Goal of the exercise:
Nothing but the records, transcribed exactly, should appear in the answer; leave the pictures out.
*** Opening of Study material ***
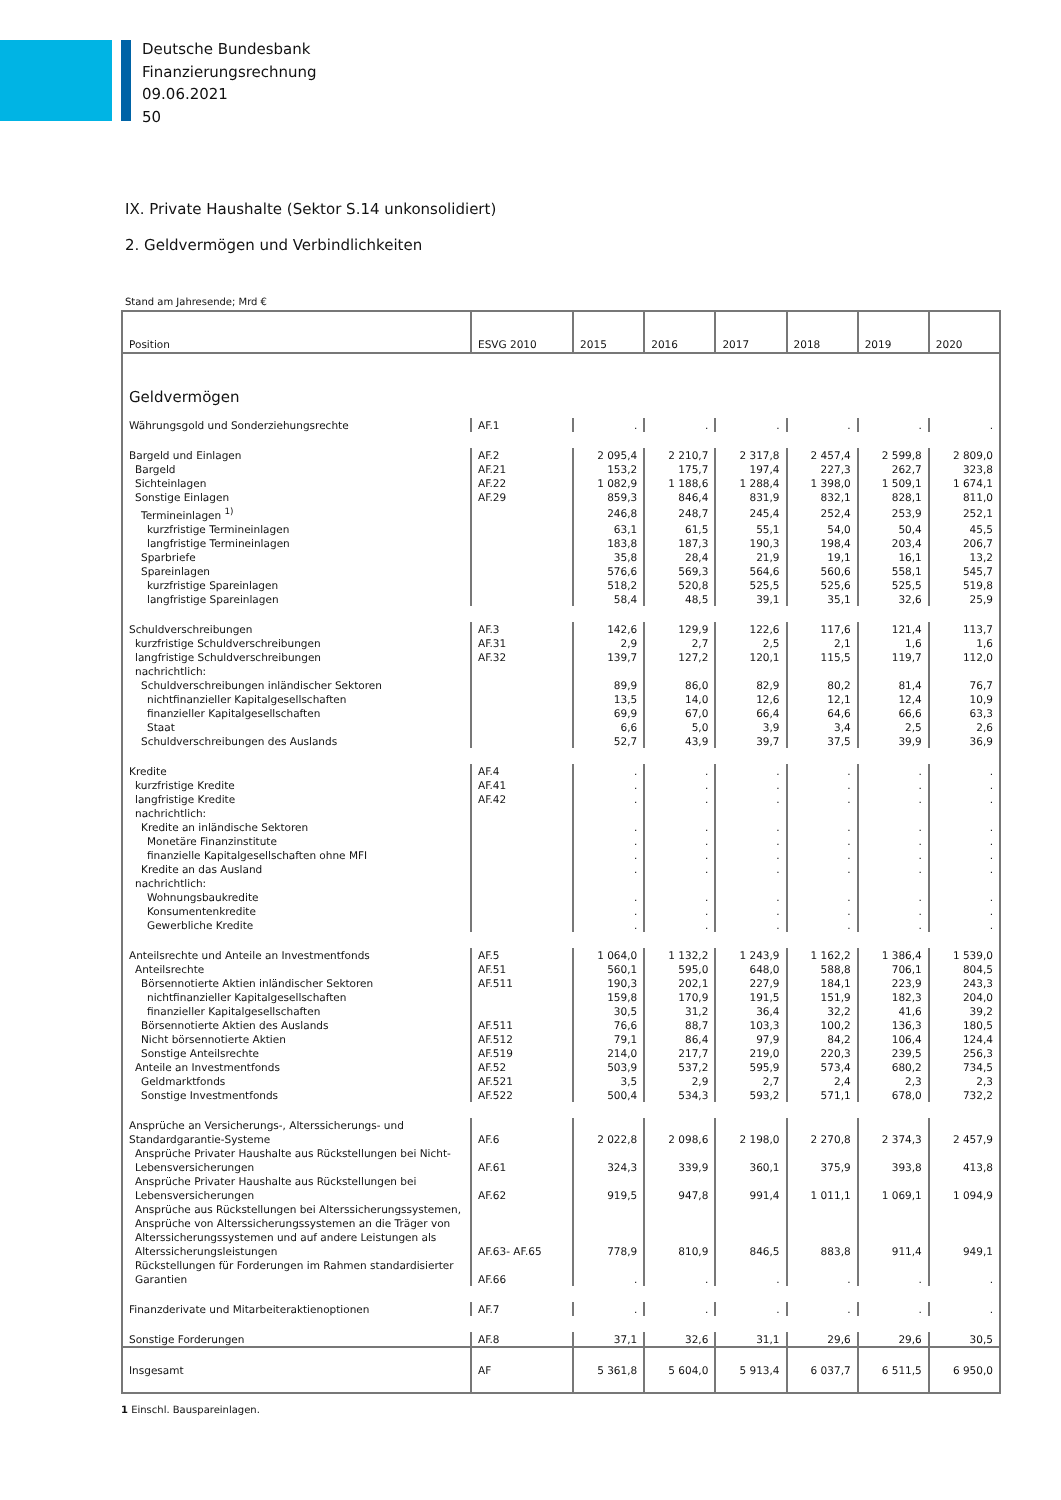Deutsche Bundesbank
Finanzierungsrechnung
09.06.2021
50
IX. Private Haushalte (Sektor S.14 unkonsolidiert)
2. Geldvermögen und Verbindlichkeiten
Stand am Jahresende; Mrd €
| Position | ESVG 2010 | 2015 | 2016 | 2017 | 2018 | 2019 | 2020 |
| --- | --- | --- | --- | --- | --- | --- | --- |
| Geldvermögen | | | | | | | |
| Währungsgold und Sonderziehungsrechte | AF.1 | . | . | . | . | . | . |
| Bargeld und Einlagen | AF.2 | 2 095,4 | 2 210,7 | 2 317,8 | 2 457,4 | 2 599,8 | 2 809,0 |
| Bargeld | AF.21 | 153,2 | 175,7 | 197,4 | 227,3 | 262,7 | 323,8 |
| Sichteinlagen | AF.22 | 1 082,9 | 1 188,6 | 1 288,4 | 1 398,0 | 1 509,1 | 1 674,1 |
| Sonstige Einlagen | AF.29 | 859,3 | 846,4 | 831,9 | 832,1 | 828,1 | 811,0 |
| Termineinlagen <sup>1)</sup> | | 246,8 | 248,7 | 245,4 | 252,4 | 253,9 | 252,1 |
| kurzfristige Termineinlagen | | 63,1 | 61,5 | 55,1 | 54,0 | 50,4 | 45,5 |
| langfristige Termineinlagen | | 183,8 | 187,3 | 190,3 | 198,4 | 203,4 | 206,7 |
| Sparbriefe | | 35,8 | 28,4 | 21,9 | 19,1 | 16,1 | 13,2 |
| Spareinlagen | | 576,6 | 569,3 | 564,6 | 560,6 | 558,1 | 545,7 |
| kurzfristige Spareinlagen | | 518,2 | 520,8 | 525,5 | 525,6 | 525,5 | 519,8 |
| langfristige Spareinlagen | | 58,4 | 48,5 | 39,1 | 35,1 | 32,6 | 25,9 |
| Schuldverschreibungen | AF.3 | 142,6 | 129,9 | 122,6 | 117,6 | 121,4 | 113,7 |
| kurzfristige Schuldverschreibungen | AF.31 | 2,9 | 2,7 | 2,5 | 2,1 | 1,6 | 1,6 |
| langfristige Schuldverschreibungen | AF.32 | 139,7 | 127,2 | 120,1 | 115,5 | 119,7 | 112,0 |
| nachrichtlich: | | | | | | | |
| Schuldverschreibungen inländischer Sektoren | | 89,9 | 86,0 | 82,9 | 80,2 | 81,4 | 76,7 |
| nichtfinanzieller Kapitalgesellschaften | | 13,5 | 14,0 | 12,6 | 12,1 | 12,4 | 10,9 |
| finanzieller Kapitalgesellschaften | | 69,9 | 67,0 | 66,4 | 64,6 | 66,6 | 63,3 |
| Staat | | 6,6 | 5,0 | 3,9 | 3,4 | 2,5 | 2,6 |
| Schuldverschreibungen des Auslands | | 52,7 | 43,9 | 39,7 | 37,5 | 39,9 | 36,9 |
| Kredite | AF.4 | . | . | . | . | . | . |
| kurzfristige Kredite | AF.41 | . | . | . | . | . | . |
| langfristige Kredite | AF.42 | . | . | . | . | . | . |
| nachrichtlich: | | | | | | | |
| Kredite an inländische Sektoren | | . | . | . | . | . | . |
| Monetäre Finanzinstitute | | . | . | . | . | . | . |
| finanzielle Kapitalgesellschaften ohne MFI | | . | . | . | . | . | . |
| Kredite an das Ausland | | . | . | . | . | . | . |
| nachrichtlich: | | | | | | | |
| Wohnungsbaukredite | | . | . | . | . | . | . |
| Konsumentenkredite | | . | . | . | . | . | . |
| Gewerbliche Kredite | | . | . | . | . | . | . |
| Anteilsrechte und Anteile an Investmentfonds | AF.5 | 1 064,0 | 1 132,2 | 1 243,9 | 1 162,2 | 1 386,4 | 1 539,0 |
| Anteilsrechte | AF.51 | 560,1 | 595,0 | 648,0 | 588,8 | 706,1 | 804,5 |
| Börsennotierte Aktien inländischer Sektoren | AF.511 | 190,3 | 202,1 | 227,9 | 184,1 | 223,9 | 243,3 |
| nichtfinanzieller Kapitalgesellschaften | | 159,8 | 170,9 | 191,5 | 151,9 | 182,3 | 204,0 |
| finanzieller Kapitalgesellschaften | | 30,5 | 31,2 | 36,4 | 32,2 | 41,6 | 39,2 |
| Börsennotierte Aktien des Auslands | AF.511 | 76,6 | 88,7 | 103,3 | 100,2 | 136,3 | 180,5 |
| Nicht börsennotierte Aktien | AF.512 | 79,1 | 86,4 | 97,9 | 84,2 | 106,4 | 124,4 |
| Sonstige Anteilsrechte | AF.519 | 214,0 | 217,7 | 219,0 | 220,3 | 239,5 | 256,3 |
| Anteile an Investmentfonds | AF.52 | 503,9 | 537,2 | 595,9 | 573,4 | 680,2 | 734,5 |
| Geldmarktfonds | AF.521 | 3,5 | 2,9 | 2,7 | 2,4 | 2,3 | 2,3 |
| Sonstige Investmentfonds | AF.522 | 500,4 | 534,3 | 593,2 | 571,1 | 678,0 | 732,2 |
| Ansprüche an Versicherungs-, Alterssicherungs- und Standardgarantie-Systeme | AF.6 | 2 022,8 | 2 098,6 | 2 198,0 | 2 270,8 | 2 374,3 | 2 457,9 |
| Ansprüche Privater Haushalte aus Rückstellungen bei Nicht-Lebensversicherungen | AF.61 | 324,3 | 339,9 | 360,1 | 375,9 | 393,8 | 413,8 |
| Ansprüche Privater Haushalte aus Rückstellungen bei Lebensversicherungen | AF.62 | 919,5 | 947,8 | 991,4 | 1 011,1 | 1 069,1 | 1 094,9 |
| Ansprüche aus Rückstellungen bei Alterssicherungssystemen, Ansprüche von Alterssicherungssystemen an die Träger von Alterssicherungssystemen und auf andere Leistungen als Alterssicherungsleistungen | AF.63- AF.65 | 778,9 | 810,9 | 846,5 | 883,8 | 911,4 | 949,1 |
| Rückstellungen für Forderungen im Rahmen standardisierter Garantien | AF.66 | . | . | . | . | . | . |
| Finanzderivate und Mitarbeiteraktienoptionen | AF.7 | . | . | . | . | . | . |
| Sonstige Forderungen | AF.8 | 37,1 | 32,6 | 31,1 | 29,6 | 29,6 | 30,5 |
| Insgesamt | AF | 5 361,8 | 5 604,0 | 5 913,4 | 6 037,7 | 6 511,5 | 6 950,0 |
1 Einschl. Bauspareinlagen.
*** Close of Study material ***
Completed exercise:
Deutsche Bundesbank
Finanzierungsrechnung
09.06.2021
50
IX. Private Haushalte (Sektor S.14 unkonsolidiert)
2. Geldvermögen und Verbindlichkeiten
Stand am Jahresende; Mrd €
| Position | ESVG 2010 | 2015 | 2016 | 2017 | 2018 | 2019 | 2020 |
| --- | --- | --- | --- | --- | --- | --- | --- |
| Geldvermögen | | | | | | | |
| Währungsgold und Sonderziehungsrechte | AF.1 | . | . | . | . | . | . |
| Bargeld und Einlagen | AF.2 | 2 095,4 | 2 210,7 | 2 317,8 | 2 457,4 | 2 599,8 | 2 809,0 |
| Bargeld | AF.21 | 153,2 | 175,7 | 197,4 | 227,3 | 262,7 | 323,8 |
| Sichteinlagen | AF.22 | 1 082,9 | 1 188,6 | 1 288,4 | 1 398,0 | 1 509,1 | 1 674,1 |
| Sonstige Einlagen | AF.29 | 859,3 | 846,4 | 831,9 | 832,1 | 828,1 | 811,0 |
| Termineinlagen <sup>1)</sup> | | 246,8 | 248,7 | 245,4 | 252,4 | 253,9 | 252,1 |
| kurzfristige Termineinlagen | | 63,1 | 61,5 | 55,1 | 54,0 | 50,4 | 45,5 |
| langfristige Termineinlagen | | 183,8 | 187,3 | 190,3 | 198,4 | 203,4 | 206,7 |
| Sparbriefe | | 35,8 | 28,4 | 21,9 | 19,1 | 16,1 | 13,2 |
| Spareinlagen | | 576,6 | 569,3 | 564,6 | 560,6 | 558,1 | 545,7 |
| kurzfristige Spareinlagen | | 518,2 | 520,8 | 525,5 | 525,6 | 525,5 | 519,8 |
| langfristige Spareinlagen | | 58,4 | 48,5 | 39,1 | 35,1 | 32,6 | 25,9 |
| Schuldverschreibungen | AF.3 | 142,6 | 129,9 | 122,6 | 117,6 | 121,4 | 113,7 |
| kurzfristige Schuldverschreibungen | AF.31 | 2,9 | 2,7 | 2,5 | 2,1 | 1,6 | 1,6 |
| langfristige Schuldverschreibungen | AF.32 | 139,7 | 127,2 | 120,1 | 115,5 | 119,7 | 112,0 |
| nachrichtlich: | | | | | | | |
| Schuldverschreibungen inländischer Sektoren | | 89,9 | 86,0 | 82,9 | 80,2 | 81,4 | 76,7 |
| nichtfinanzieller Kapitalgesellschaften | | 13,5 | 14,0 | 12,6 | 12,1 | 12,4 | 10,9 |
| finanzieller Kapitalgesellschaften | | 69,9 | 67,0 | 66,4 | 64,6 | 66,6 | 63,3 |
| Staat | | 6,6 | 5,0 | 3,9 | 3,4 | 2,5 | 2,6 |
| Schuldverschreibungen des Auslands | | 52,7 | 43,9 | 39,7 | 37,5 | 39,9 | 36,9 |
| Kredite | AF.4 | . | . | . | . | . | . |
| kurzfristige Kredite | AF.41 | . | . | . | . | . | . |
| langfristige Kredite | AF.42 | . | . | . | . | . | . |
| nachrichtlich: | | | | | | | |
| Kredite an inländische Sektoren | | . | . | . | . | . | . |
| Monetäre Finanzinstitute | | . | . | . | . | . | . |
| finanzielle Kapitalgesellschaften ohne MFI | | . | . | . | . | . | . |
| Kredite an das Ausland | | . | . | . | . | . | . |
| nachrichtlich: | | | | | | | |
| Wohnungsbaukredite | | . | . | . | . | . | . |
| Konsumentenkredite | | . | . | . | . | . | . |
| Gewerbliche Kredite | | . | . | . | . | . | . |
| Anteilsrechte und Anteile an Investmentfonds | AF.5 | 1 064,0 | 1 132,2 | 1 243,9 | 1 162,2 | 1 386,4 | 1 539,0 |
| Anteilsrechte | AF.51 | 560,1 | 595,0 | 648,0 | 588,8 | 706,1 | 804,5 |
| Börsennotierte Aktien inländischer Sektoren | AF.511 | 190,3 | 202,1 | 227,9 | 184,1 | 223,9 | 243,3 |
| nichtfinanzieller Kapitalgesellschaften | | 159,8 | 170,9 | 191,5 | 151,9 | 182,3 | 204,0 |
| finanzieller Kapitalgesellschaften | | 30,5 | 31,2 | 36,4 | 32,2 | 41,6 | 39,2 |
| Börsennotierte Aktien des Auslands | AF.511 | 76,6 | 88,7 | 103,3 | 100,2 | 136,3 | 180,5 |
| Nicht börsennotierte Aktien | AF.512 | 79,1 | 86,4 | 97,9 | 84,2 | 106,4 | 124,4 |
| Sonstige Anteilsrechte | AF.519 | 214,0 | 217,7 | 219,0 | 220,3 | 239,5 | 256,3 |
| Anteile an Investmentfonds | AF.52 | 503,9 | 537,2 | 595,9 | 573,4 | 680,2 | 734,5 |
| Geldmarktfonds | AF.521 | 3,5 | 2,9 | 2,7 | 2,4 | 2,3 | 2,3 |
| Sonstige Investmentfonds | AF.522 | 500,4 | 534,3 | 593,2 | 571,1 | 678,0 | 732,2 |
| Ansprüche an Versicherungs-, Alterssicherungs- und Standardgarantie-Systeme | AF.6 | 2 022,8 | 2 098,6 | 2 198,0 | 2 270,8 | 2 374,3 | 2 457,9 |
| Ansprüche Privater Haushalte aus Rückstellungen bei Nicht-Lebensversicherungen | AF.61 | 324,3 | 339,9 | 360,1 | 375,9 | 393,8 | 413,8 |
| Ansprüche Privater Haushalte aus Rückstellungen bei Lebensversicherungen | AF.62 | 919,5 | 947,8 | 991,4 | 1 011,1 | 1 069,1 | 1 094,9 |
| Ansprüche aus Rückstellungen bei Alterssicherungssystemen, Ansprüche von Alterssicherungssystemen an die Träger von Alterssicherungssystemen und auf andere Leistungen als Alterssicherungsleistungen | AF.63- AF.65 | 778,9 | 810,9 | 846,5 | 883,8 | 911,4 | 949,1 |
| Rückstellungen für Forderungen im Rahmen standardisierter Garantien | AF.66 | . | . | . | . | . | . |
| Finanzderivate und Mitarbeiteraktienoptionen | AF.7 | . | . | . | . | . | . |
| Sonstige Forderungen | AF.8 | 37,1 | 32,6 | 31,1 | 29,6 | 29,6 | 30,5 |
| Insgesamt | AF | 5 361,8 | 5 604,0 | 5 913,4 | 6 037,7 | 6 511,5 | 6 950,0 |
1 Einschl. Bauspareinlagen.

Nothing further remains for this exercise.